Archive for the 'Comparative advantage' Category

Dec 04 2013

Planet Money’s t-shirt, comparative advantage and protectionism. A lesson in International Trade

A while back the team behind my favorite podcast, Planet Money, decided to make a t-shirt. In the process, they would tell the whole story of how a t-shirt is made in our global economy. They would track the production of the shirt from the fields where the cotton was grown to the plant where it was spun into thread to the factory where the cloth was cut and stitched into a finished t-shirt.

To finance the story, the Planet Money team undertook a Kickstarter crowd-financing campaign, hoping to get 4,000 listeners like myself to contribute $25 each to help pay for the production of the shirt and the reporting of said production. In the end, over 25,000 listeners supported the campaign, raising nearly $600,000 for the team to pursue its dream of making and telling the whole story behind it!

Along the way they’ve told many great stories about the people and resources that have gone into their shirt, and just this week they released an interactive documentary about the whole project, start to finish. On Sunday evening, after experiencing the documentary, I was inspire to create a lesson for my year 2 IB Economics students, who happen to be studying International Trade (section 3 of the IB course), at this very moment. Below is that lesson, which they are working on this week.

Introduction: The purpose of this activity is to reflect on the principle of comparative advantage and better understand how the patterns of global trade are shaped by this fundamental concept. You will watch and read the story of a t-shirt that was manufactured using resources from four separate countries. Next, you will respond to an essay prompt. Your answer will be graded as a minor assessment.

Steps:

  1. Read the page that tells the backstory to the Planet Money t-shirt project.
  2. Watch the five part documentary as a class
  3. Read the stories behind the t-shirt’s different stages of production:

Respond to the essay prompt below. (You may begin working on your response while reading the pages above). Your response is due at the beginning of next class and will be graded as a “minor assessment”.

= Given information =
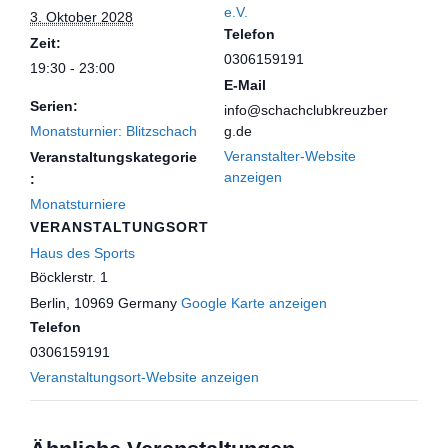
e.V.
3. Oktober 2028
Telefon
Zeit:
0306159191
19:30 - 23:00
E-Mail
Serien:
info@schachclubkreuzber
Monatsturnier: Blitzschach
g.de
Veranstalter-Website
Veranstaltungskategorie
anzeigen
:
Monatsturniere
VERANSTALTUNGSORT
Haus des Sports
Böcklerstr. 1
Berlin
,
10969
Germany
Google Karte anzeigen
Telefon
0306159191
Veranstaltungsort-Website anzeigen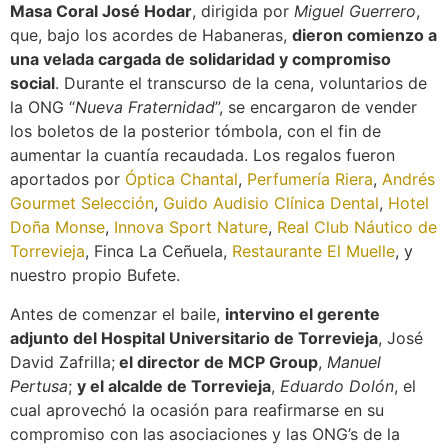
Masa Coral José Hodar
, dirigida por
Miguel Guerrero
,
que, bajo los acordes de Habaneras,
dieron comienzo a
una velada cargada de solidaridad y compromiso
social
. Durante el transcurso de la cena, voluntarios de
la ONG “
Nueva Fraternidad
”, se encargaron de vender
los boletos de la posterior tómbola, con el fin de
aumentar la cuantía recaudada. Los regalos fueron
aportados por
Óptica Chantal
,
Perfumería Riera
,
Andrés
Gourmet Selección
,
Guido Audisio Clínica Dental
,
Hotel
Doña Monse
,
Innova Sport Nature
,
Real Club Náutico de
Torrevieja
, Finca La Ceñuela,
Restaurante El Muelle
, y
nuestro propio Bufete.
Antes de comenzar el baile,
intervino el gerente
adjunto del Hospital Universitario de Torrevieja
, José
David Zafrilla;
el director de MCP Group
,
Manuel
Pertusa
;
y el alcalde de Torrevieja
,
Eduardo Dolón
, el
cual aprovechó la ocasión para reafirmarse en su
compromiso con las asociaciones y las ONG’s de la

= Activity 1 =
List every numbered step that the t-shirt post gives its students.
= Activity 2 =
For each statement, say whether it agrees with the t-shirt post, and quote the words that decide it.
(a) The Kickstarter campaign hoped to reach 4,000 contributors.
(b) The shirt was made with resources from three countries.
(c) The students' essay response will count as a minor assessment.
= Activity 3 =
Write the next part of the t-shirt post, starting right after its final sentence.

= Expected answer 1 =
1. Read the page that tells the backstory to the Planet Money t-shirt project.
2. Watch the five part documentary as a class.
3. Read the stories behind the t-shirt's different stages of production.

= Expected answer 2 =
(a) Yes: "hoping to get 4,000 listeners like myself to contribute $25 each"
(b) No: "a t-shirt that was manufactured using resources from four separate countries"
(c) Yes: "Your answer will be graded as a minor assessment."

= Expected answer 3 =
Essay prompt:

A comparative advantage exists when a particular task can be done or a good can be produced at a lower opportunity cost by one nation than by a potential trading partner. When countries specialize in the goods for which they have a comparative advantage, the allocation of resources (land, labor and capital) between nations is more efficient, allowing for a greater level of overall production and income than what is possible without trade.

Carefully explain how the the story of the production of the Planet Money t-shirt demonstrates the principle of comparative advantage. (450 words maximum)

Bonus readingProtectionism and the Planet Money t-shirt

In the above post on the Planet Money blog (made December 2), we learn about the impact that tariffs had on the production of the Planet Money t-shirt.

As you saw in the documentary, the men’s shirt was made in Bangladesh, while the women’s was made in Columbia. We also learned that the Columbian textile worker earn about 3 times as much as the Bangladeshi workers. Why, you may ask, didn’t the ladies’ shirts get made in Bangladesh too? The answer has to do with two “P’s”: productivity and protectionism.

First productivity: According to this podcast, from a week ago, in the Bangladeshi factory where the men’s t-shirt was made, 32 workers on an assembly line would produce 80 t-shirts per hour. In Columbia, on the other hand, 8 workers could produce 140 t-shirts per hour. A simple calculation reveals that the productivity, measured in t-shirts per hour per worker, in the two countries is:

  • Bangladesh: 80/32 = 2.5 t-shirts per hour per worker
  • Columbia: 140/8 = 17.5 t-shirts per hour per worker

The Columbian workers, despite being paid three times the monthly wage that Bangladeshis are making, are 7 times more productive. What accounts for this productivity? Generally, increased productivity is the result of the integration of better or more technology and better training or education among workers. In a low-skilled manufacturing industry like garments, the greater productivity is almost certainly due to greater access to technology in Columbia than in Bangladesh.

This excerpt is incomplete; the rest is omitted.